Sharing the blame
When politicians take refuge in attacking the media, it is always a sure sign they have done something morally wrong. So it was no surprise to see Urban Councillors accuse the press of irresponsibly covering their secret purchase of shares in Kwong On Bank, a company headed by council chairman Dr Ronald Leung Ding-bong.
The hypocrisy of such councillors knows no bounds. Having initially refused to answer reporters' questions on the affair, they now blame the media for the minor inaccuracies that were a direct result of their own evasiveness.

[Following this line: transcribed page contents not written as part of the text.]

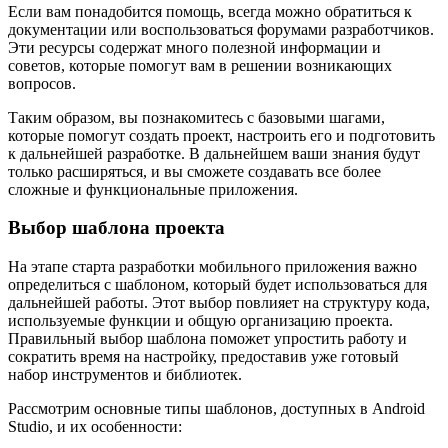
Если вам понадобится помощь, всегда можно обратиться к
документации или воспользоваться форумами разработчиков.
Эти ресурсы содержат много полезной информации и
советов, которые помогут вам в решении возникающих
вопросов.
Таким образом, вы познакомитесь с базовыми шагами,
которые помогут создать проект, настроить его и подготовить
к дальнейшей разработке. В дальнейшем ваши знания будут
только расширяться, и вы сможете создавать все более
сложные и функциональные приложения.
Выбор шаблона проекта
На этапе старта разработки мобильного приложения важно
определиться с шаблоном, который будет использоваться для
дальнейшей работы. Этот выбор повлияет на структуру кода,
используемые функции и общую организацию проекта.
Правильный выбор шаблона поможет упростить работу и
сократить время на настройку, предоставив уже готовый
набор инструментов и библиотек.
Рассмотрим основные типы шаблонов, доступных в Android
Studio, и их особенности: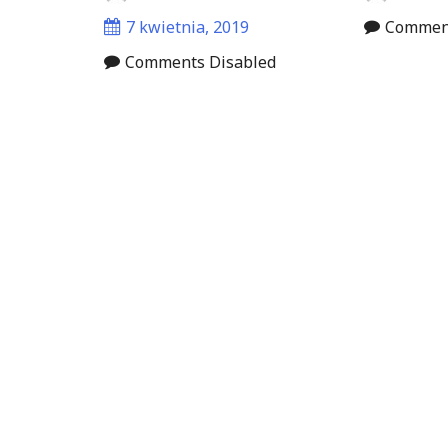
7 kwietnia, 2019
Comment
Comments Disabled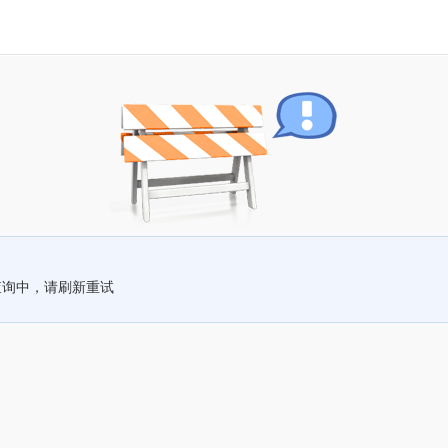
查询中，请刷新重试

Rather than follow the lead of the Democratic Party, which managed to salvage some dignity by apologising for its members' involvement, the councillors instead had the gall to criticise the party for its expression of contrition. If those involved really had nothing to hide, they would have welcomed councillor Chan Tim-shing's call for an independent inquiry rather than criticising and rejecting it.
The Urban Councillors clearly believe the media has no business investigating such matters. Dr Leung made as much clear with his extraordinary warning: 'If the media is not responsible, I won't support press freedom.' That displays a dangerous intolerance which is especially damaging at this sensitive stage in the transition. The media has played a valuable role in this affair, exposing a potential conflict of interest between the councillors' personal finances and public duties.

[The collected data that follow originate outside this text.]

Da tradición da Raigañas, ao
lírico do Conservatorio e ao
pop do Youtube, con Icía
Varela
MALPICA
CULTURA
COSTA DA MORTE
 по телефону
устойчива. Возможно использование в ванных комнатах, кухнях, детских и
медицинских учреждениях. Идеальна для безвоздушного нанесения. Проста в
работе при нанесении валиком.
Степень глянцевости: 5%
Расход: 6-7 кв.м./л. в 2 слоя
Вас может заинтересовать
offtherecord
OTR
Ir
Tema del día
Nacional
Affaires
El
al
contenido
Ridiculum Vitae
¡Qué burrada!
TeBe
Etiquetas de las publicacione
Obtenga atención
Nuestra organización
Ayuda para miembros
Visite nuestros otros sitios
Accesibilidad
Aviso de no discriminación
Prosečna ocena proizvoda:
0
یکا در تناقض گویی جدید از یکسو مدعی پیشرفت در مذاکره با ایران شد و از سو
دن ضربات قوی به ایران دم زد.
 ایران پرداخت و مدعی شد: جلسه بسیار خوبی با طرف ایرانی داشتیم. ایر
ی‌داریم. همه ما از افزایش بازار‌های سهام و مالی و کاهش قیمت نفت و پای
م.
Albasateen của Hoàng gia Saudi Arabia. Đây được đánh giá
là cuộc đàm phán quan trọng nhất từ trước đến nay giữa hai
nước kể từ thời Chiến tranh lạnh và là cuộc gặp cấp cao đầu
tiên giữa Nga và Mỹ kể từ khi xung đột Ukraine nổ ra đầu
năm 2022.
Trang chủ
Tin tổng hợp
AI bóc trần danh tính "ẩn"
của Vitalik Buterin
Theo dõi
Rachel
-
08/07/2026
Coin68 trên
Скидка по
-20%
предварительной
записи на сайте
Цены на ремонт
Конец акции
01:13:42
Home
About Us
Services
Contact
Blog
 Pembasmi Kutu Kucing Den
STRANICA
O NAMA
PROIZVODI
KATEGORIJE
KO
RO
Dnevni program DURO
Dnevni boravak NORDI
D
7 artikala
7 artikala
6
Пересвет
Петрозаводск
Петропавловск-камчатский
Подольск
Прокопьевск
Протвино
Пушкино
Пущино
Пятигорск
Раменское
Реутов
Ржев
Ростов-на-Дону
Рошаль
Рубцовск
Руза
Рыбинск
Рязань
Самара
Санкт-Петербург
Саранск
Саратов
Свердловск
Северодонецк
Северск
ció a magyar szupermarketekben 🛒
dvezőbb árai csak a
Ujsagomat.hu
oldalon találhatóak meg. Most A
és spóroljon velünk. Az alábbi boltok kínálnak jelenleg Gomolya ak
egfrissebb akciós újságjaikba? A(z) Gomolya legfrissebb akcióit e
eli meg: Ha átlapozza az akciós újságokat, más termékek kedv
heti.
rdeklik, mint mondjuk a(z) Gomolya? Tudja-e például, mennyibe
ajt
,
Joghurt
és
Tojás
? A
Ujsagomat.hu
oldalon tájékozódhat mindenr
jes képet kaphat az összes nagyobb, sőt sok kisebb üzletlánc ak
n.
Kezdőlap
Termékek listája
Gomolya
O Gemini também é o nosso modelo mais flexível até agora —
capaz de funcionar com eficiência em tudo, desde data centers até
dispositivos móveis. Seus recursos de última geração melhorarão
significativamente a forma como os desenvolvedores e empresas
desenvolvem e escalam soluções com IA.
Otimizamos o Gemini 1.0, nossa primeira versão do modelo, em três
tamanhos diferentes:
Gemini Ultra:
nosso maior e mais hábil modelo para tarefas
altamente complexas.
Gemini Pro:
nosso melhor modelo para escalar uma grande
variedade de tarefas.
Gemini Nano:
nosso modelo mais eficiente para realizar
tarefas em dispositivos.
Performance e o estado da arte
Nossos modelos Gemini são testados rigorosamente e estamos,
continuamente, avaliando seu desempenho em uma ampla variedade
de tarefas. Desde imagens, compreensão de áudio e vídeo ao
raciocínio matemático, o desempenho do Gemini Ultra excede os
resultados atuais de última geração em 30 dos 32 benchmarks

Rather than shoot the messenger, the correct response should be to examine what has gone wrong and concentrate on drawing up a comprehensive code of conduct for councillors that will prevent similar incidents in the future.
The Stock Exchange should also re-examine listing regulations that allowed such a large tranche of Kwong On Bank shares to be sold to institutional investors, some of which ended up in the hands of the councillors', when the public offering was 23 times over-subscribed.
There are many lessons from this unfortunate affair. But, judging from the councillors' reaction so far, they have no interest in learning them.